=== Stored data ===
______________________________

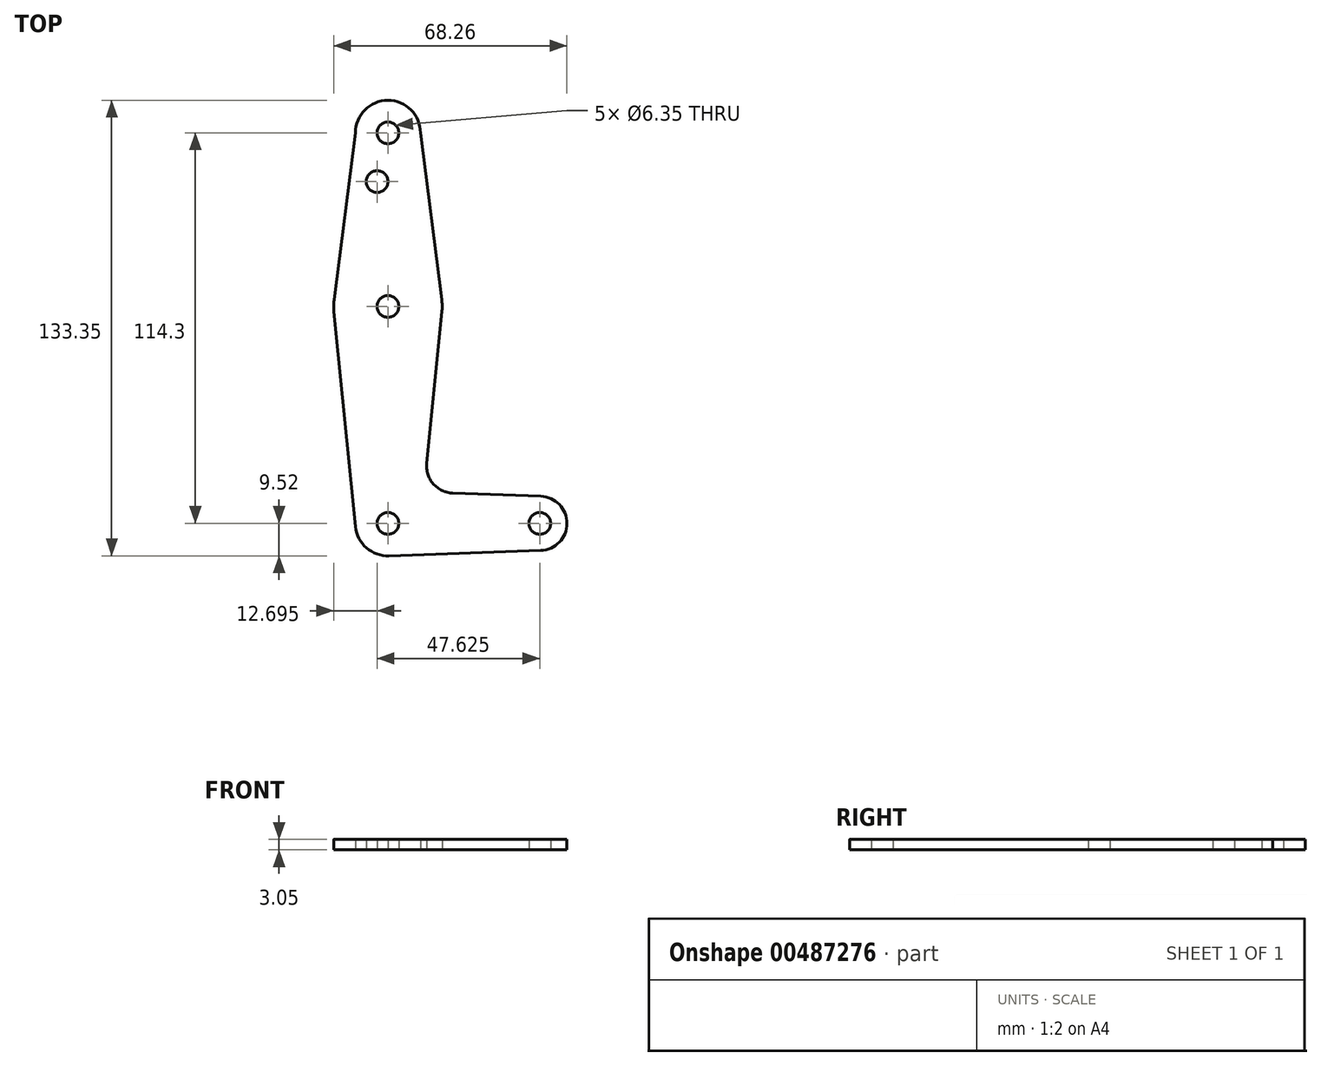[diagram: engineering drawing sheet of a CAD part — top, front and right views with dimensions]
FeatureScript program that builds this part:
annotation { "Feature Type Name" : "Feature", "Feature Type Description" : "" }
export const myFeature = defineFeature(function(context is Context, id is Id, definition is map)
    precondition{}
    {
        {
            var Q0;
            Q0=qCreatedBy(makeId("Top.planeOp"),FACE);
            var sketch = newSketch(context, id + "F0", { "sketchPlane" : qUnion([Q0])});
            skLineSegment(sketch, "E0", {"start": v(0, 0) * mm, "end": v(0, 114.3) * mm, "construction": true});
            skLineSegment(sketch, "E1", {"start": v(0, 0) * mm, "end": v(44.45, 0) * mm, "construction": true});
            skCircle(sketch, "E2", {"center": v(0, 114.3) * mm, "radius": 9.53 * mm});
            skCircle(sketch, "E3", {"center": v(0, 0) * mm, "radius": 9.53 * mm});
            skCircle(sketch, "E4", {"center": v(44.45, 0) * mm, "radius": 7.94 * mm});
            skCircle(sketch, "E5", {"center": v(0, 63.5) * mm, "radius": 15.88 * mm});
            skLineSegment(sketch, "E6", {"start": v(9.53, 114.3) * mm, "end": v(15.75, 65.5) * mm});
            skLineSegment(sketch, "E7", {"start": v(-9.53, 114.3) * mm, "end": v(-15.75, 65.5) * mm});
            skLineSegment(sketch, "E8", {"start": v(15.8, 61.91) * mm, "end": v(11.34, 17.6) * mm});
            skLineSegment(sketch, "E9", {"start": v(-9.48, -0.95) * mm, "end": v(-15.8, 61.91) * mm});
            skLineSegment(sketch, "E10", {"start": v(44.73, 7.93) * mm, "end": v(18.97, 8.85) * mm});
            skLineSegment(sketch, "E11", {"start": v(44.73, -7.93) * mm, "end": v(0.34, -9.52) * mm});
            skCircle(sketch, "E12", {"center": v(0, 114.3) * mm, "radius": 3.18 * mm});
            skCircle(sketch, "E13", {"center": v(0, 63.5) * mm, "radius": 3.18 * mm});
            skCircle(sketch, "E14", {"center": v(0, 0) * mm, "radius": 3.18 * mm});
            skCircle(sketch, "E15", {"center": v(44.45, 0) * mm, "radius": 3.18 * mm});
            skCircle(sketch, "E16", {"center": v(-3.18, 100.03) * mm, "radius": 3.18 * mm});
            skArc(sketch, "E17.filletArc", {"start": v(11.34, 17.6) * mm, "mid": v(13.26, 11.57) * mm, "end": v(18.97, 8.85) * mm});
            skSolve(sketch);
        }
        {
            var Q0;
            Q0 = qSketchRegion(id + "F0", true);
            extrude(context, id + "F1", {"entities" : qUnion([Q0]), "depth" : 3.05 * mm});
        }
    });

______________________________

=== Instructions for the task ===
Copy these lines verbatim, without the pictures.

=== Solution to the exercise ===
[diagram: engineering drawing sheet of a CAD part — top, front and right views with dimensions]
FeatureScript program that builds this part:
annotation { "Feature Type Name" : "Feature", "Feature Type Description" : "" }
export const myFeature = defineFeature(function(context is Context, id is Id, definition is map)
    precondition{}
    {
        {
            var Q0;
            Q0=qCreatedBy(makeId("Top.planeOp"),FACE);
            var sketch = newSketch(context, id + "F0", { "sketchPlane" : qUnion([Q0])});
            skLineSegment(sketch, "E0", {"start": v(0, 0) * mm, "end": v(0, 114.3) * mm, "construction": true});
            skLineSegment(sketch, "E1", {"start": v(0, 0) * mm, "end": v(44.45, 0) * mm, "construction": true});
            skCircle(sketch, "E2", {"center": v(0, 114.3) * mm, "radius": 9.53 * mm});
            skCircle(sketch, "E3", {"center": v(0, 0) * mm, "radius": 9.53 * mm});
            skCircle(sketch, "E4", {"center": v(44.45, 0) * mm, "radius": 7.94 * mm});
            skCircle(sketch, "E5", {"center": v(0, 63.5) * mm, "radius": 15.88 * mm});
            skLineSegment(sketch, "E6", {"start": v(9.53, 114.3) * mm, "end": v(15.75, 65.5) * mm});
            skLineSegment(sketch, "E7", {"start": v(-9.53, 114.3) * mm, "end": v(-15.75, 65.5) * mm});
            skLineSegment(sketch, "E8", {"start": v(15.8, 61.91) * mm, "end": v(11.34, 17.6) * mm});
            skLineSegment(sketch, "E9", {"start": v(-9.48, -0.95) * mm, "end": v(-15.8, 61.91) * mm});
            skLineSegment(sketch, "E10", {"start": v(44.73, 7.93) * mm, "end": v(18.97, 8.85) * mm});
            skLineSegment(sketch, "E11", {"start": v(44.73, -7.93) * mm, "end": v(0.34, -9.52) * mm});
            skCircle(sketch, "E12", {"center": v(0, 114.3) * mm, "radius": 3.18 * mm});
            skCircle(sketch, "E13", {"center": v(0, 63.5) * mm, "radius": 3.18 * mm});
            skCircle(sketch, "E14", {"center": v(0, 0) * mm, "radius": 3.18 * mm});
            skCircle(sketch, "E15", {"center": v(44.45, 0) * mm, "radius": 3.18 * mm});
            skCircle(sketch, "E16", {"center": v(-3.18, 100.03) * mm, "radius": 3.18 * mm});
            skArc(sketch, "E17.filletArc", {"start": v(11.34, 17.6) * mm, "mid": v(13.26, 11.57) * mm, "end": v(18.97, 8.85) * mm});
            skSolve(sketch);
        }
        {
            var Q0;
            Q0 = qSketchRegion(id + "F0", true);
            extrude(context, id + "F1", {"entities" : qUnion([Q0]), "depth" : 3.05 * mm});
        }
    });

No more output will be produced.